The new culvert had been set already and they were there with me when the contractors (Marion Excavation out of Hadley, Mass.) were working on the in-structure bedforms/boulder placement and then releasing the coffer dam.
The contractor let them sit in the excavator and honk the horn (I never knew they had horns. They’re very loud, which makes sense.) and they sat rapt by the whole thing while I helped with boulders and washing in fine materials.
Now, toward the end of year, Simon’s daycare is back open and Alice is in kindergarten two days a week.

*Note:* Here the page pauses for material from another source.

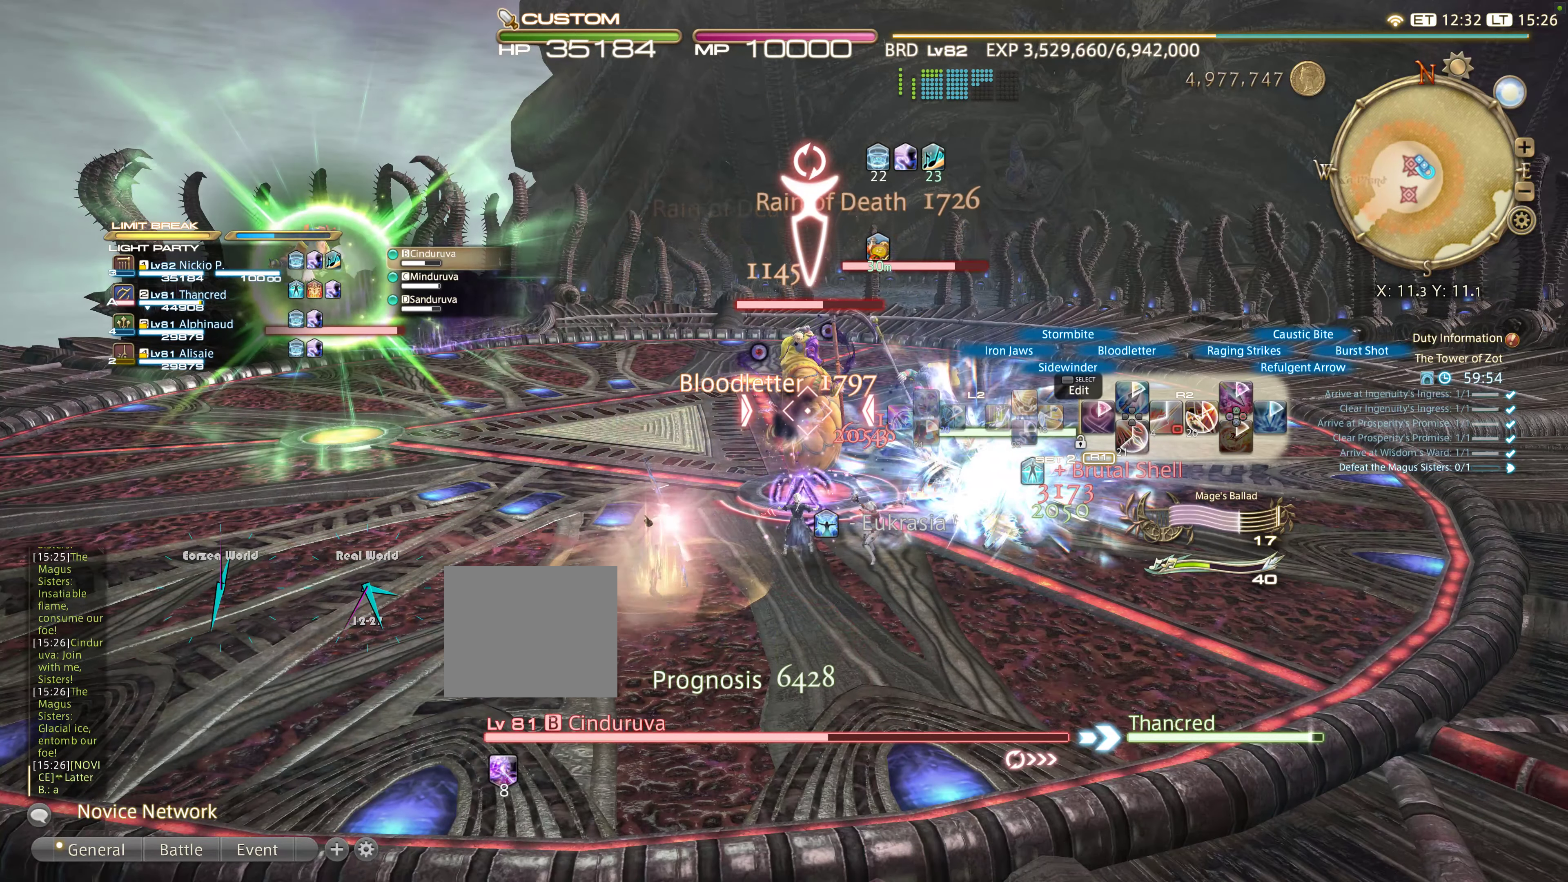
{"dt_ms": 500, "buttons": ["R2"], "left_stick": "up", "right_stick": "center", "events": [[67, "left_stick", "up"], [200, "left_stick", "up-right"], [417, "left_stick", "up"]]}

The other days she splits between going to work with Dad or doing her remote learning at home with me, where we set up on the couch, she does her Zoom class meetings, I do my Teams work meetings, and the cat supervises.
It’s by no means perfect and there are a lot of hard days, or even just hard hours — times when I have ‘just one more email’ I have to get out even though she “neeeeds a snack.” The kids are disappointed that they can’t go do field work with me all the time now. But I can rest assured that they know more about sediment transport, hydraulic capacity and stream connectivity than most other pre-k/elementary school kids. And depending on how much longer the pandemic goes on, I’ll be teaching Alice some GIS so I can outsource my map-making for grants (I’m kidding! Sort of…).